Have you ever said anything on the spur of the moment, then deeply regretted it afterwards? I know I have….
In today’s Gospel reading Peter, along with James and John, witnesses Jesus’ transfiguration and blurts out that he and the others should set up three shelters, one for Jesus, one for Moses and one for Elijah. Then we have the statement in brackets, “He did not know what to say, they were so frightened”.
What must have been going through Peter’s mind? What could he have made of this revelation of Jesus’ glory as the Christ?
Peter is someone who we can identify with so strongly in the gospels because he so often gets it wrong. I doubt we would have done better.
Peter’s instinct is to preserve the moment for ever, to keep Jesus in his blazing white and Moses and Elijah with him in shelters. It was in some ways a very natural reaction. When something wonderful happens to us, we feel like we want to preserve it for ever and, of course, we have the means at our disposal in photographs, videos and on our computers.
Peter, however, by wanting to keep the transfigured Jesus in a shelter, has completely misunderstood the meaning of the transfiguration.
The story of the transfiguration comes in Chapter 9 of Mark’s Gospel. This is at the half-way point of the gospel and marks the transition from Jesus’s early ministry to his journey to Jerusalem, his death and resurrection. From this point in Mark’s gospel Jesus is travelling to Jerusalem and his inevitable death on the cross.
The transfiguration is Jesus showing his most trusted disciples his true nature as part of the Godhead. He then tells them not to tell anyone what they have seen until after ‘the Son of Man is risen from the dead’. The disciples do not understand what this means and later in the same chapter when Jesus again foretells his death, the disciples again fail to understand.
Peter wants to preserve Jesus in his glory but, along with the other disciples, does not understand Jesus’ predictions of his suffering and death. This is not how things were meant to turn out. How can someone who has revealed himself as divine, someone who claims to be the Messiah, now be speaking of his physical suffering and death?
This is a turning point in Mark’s gospel, and it takes the disciples the whole of the rest of the gospel to understand what it is that Jesus is telling them.
We too are standing at a turning point, both in terms of the church year and also in what is happening in our collective lives.
Having just celebrated the end of the Epiphany season, next week we enter Lent and for forty days we travel to the cross with Jesus. We are also, it seems, at a turning point in the fight against the Coronavirus, as more and more people receive the vaccine and politicians begin to speak tentatively about a ‘roadmap’ out of lockdown.
We have been celebrating Jesus as the light of the world, and now through Lent we will see him as the suffering servant. Before we do, however, today we are reminded of Jesus’ glory and majesty. For Jesus is both things.
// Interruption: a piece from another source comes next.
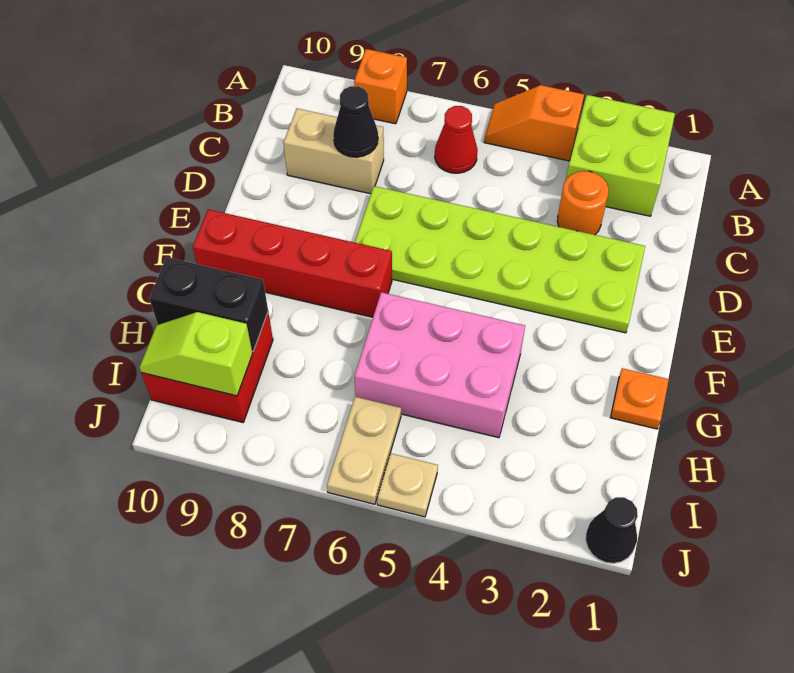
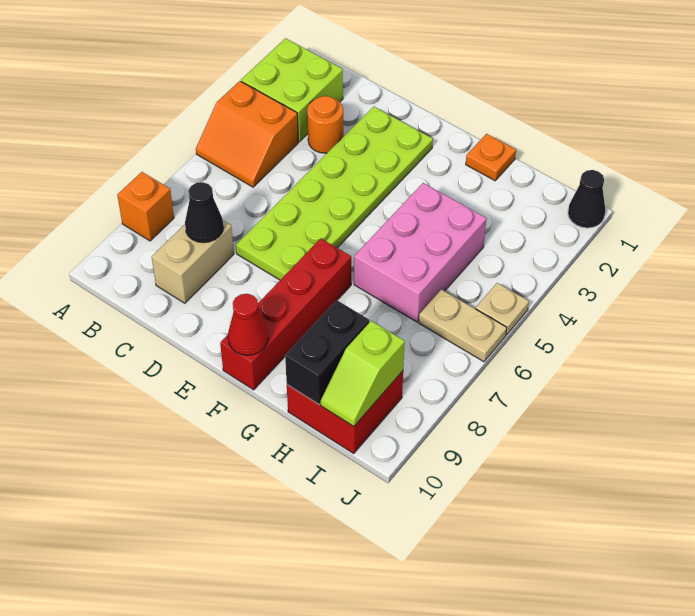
orange slope A4:A5 level 1 top 4 -> orange slope A4:B5 level 1 top 4
red cone B6 level 1 -> red cone F10 level 2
He is both part of the divine Godhead, and also the one who has to suffer and die for our sakes. This is the point on which our faith pivots. God, who is pure divinity, becoming fully human so that he may take on himself all of our pain, all of our brokenness, all of our wilful wrongdoing.
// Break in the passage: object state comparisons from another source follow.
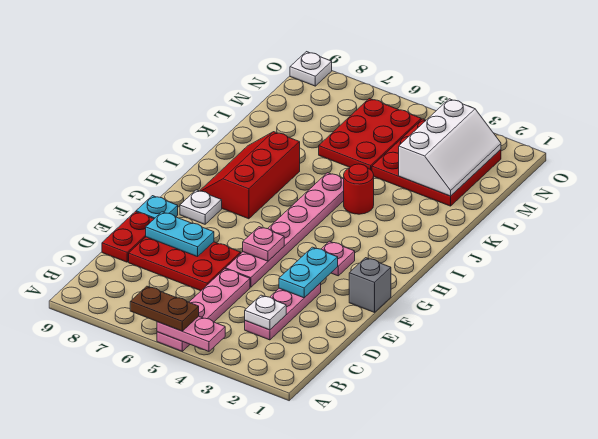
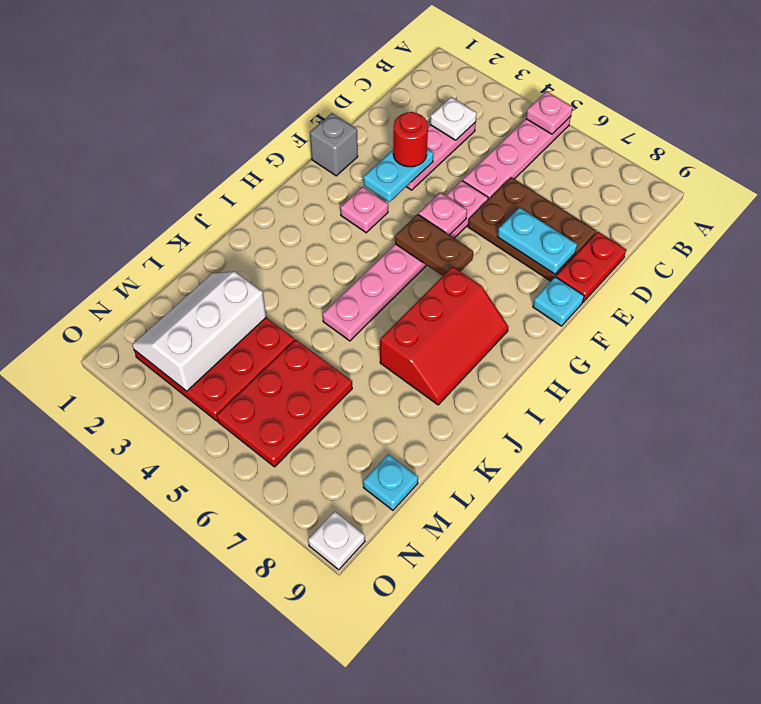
pink plate A4:A5 level 2 -> pink plate A5 level 2
brown plate A5:A6 level 3 -> brown plate G5:G6 level 2
red plate D6:E8 level 1 -> brown plate D6:E8 level 1
white plate G8 level 1 -> none
red round brick J4 level 1 -> red round brick E3 level 3
none -> cyan plate M9 level 1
Jesus in his glory cannot be contained in any shelter that Peter could construct. He has to go through his passion and resurrection on our behalf and because of that he becomes the universal Christ – the glory and majesty of God that cannot be contained. His mercy, justice and peace is now out in the world and cannot be limited.
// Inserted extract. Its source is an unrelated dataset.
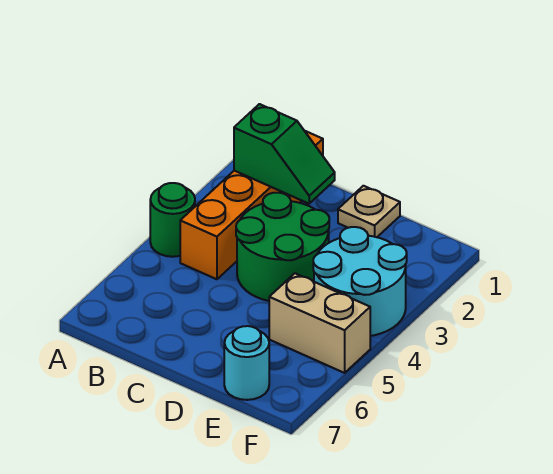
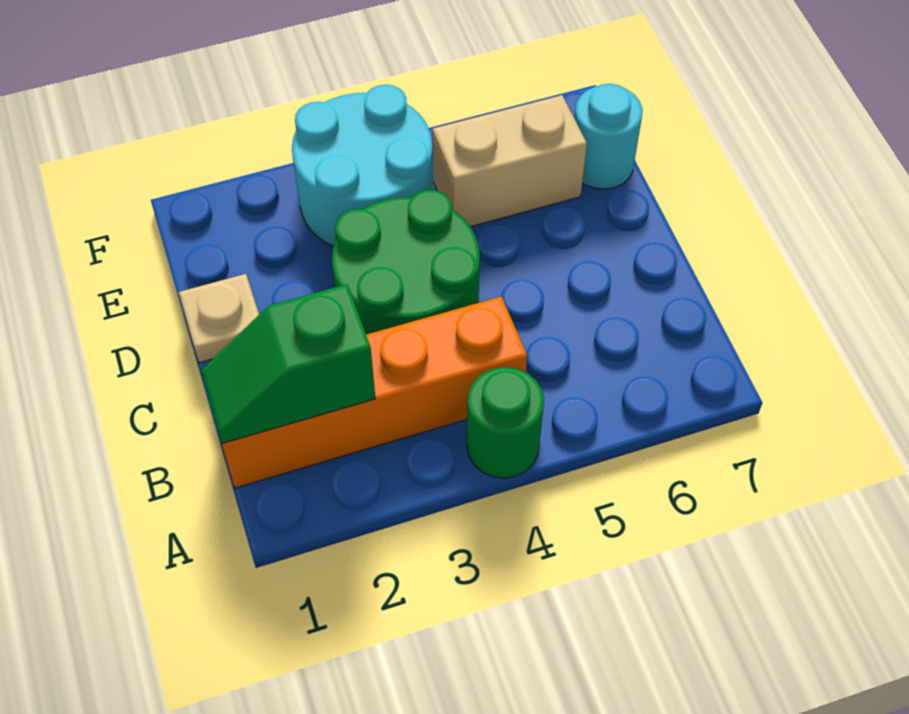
green slope B2:C2 level 2 top B -> green slope B1:B2 level 2 top 2
tan brick E5:F5 level 1 -> tan brick E5:E6 level 1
So, why do we, so often, try and contain Christ? Why do we try and limit what God, through Christ, can do? At times, we want to keep him at a distance, keep him only for Sundays. We fail to see him in the faces of others, particularly those who are different from us. We shy away from talking about him out of embarrassment or fear of ridicule.
Would we, like Peter, prefer a contained Jesus, safely in his shelter and not really bothering us. However, as Peter learns this is not how it works. For Peter, the disciple, who so often gets it wrong, on the day of Pentecost, is transformed into one of the first great Apostles, telling the good news of Jesus Christ and dying for his faith.
This Lent, in whatever way we can, let us consider how we can open ourselves up more to the call of Jesus to follow him. We don’t have to make grand gestures or change our lives dramatically, but we do have to pay attention to our attitudes and behaviour towards others, to the way we live, and how we might show in these two things the limitless mercy, grace, and love of God, shown to us in Jesus Christ.
This Wednesday is Ash Wednesday, and we will be holding Morning Prayer at 9.30 am and a service at 2.00 pm. We will be running a Lent Course which will take place at 10.30 am each Monday in Lent, beginning on Monday 22nd February. If there are any of you who would prefer an evening for the Lent course please let either myself or Georgina know and, if we have enough people, we will run the course on Monday evenings.
All these events will be happening via Zoom and you will be sent the invitations well in advance.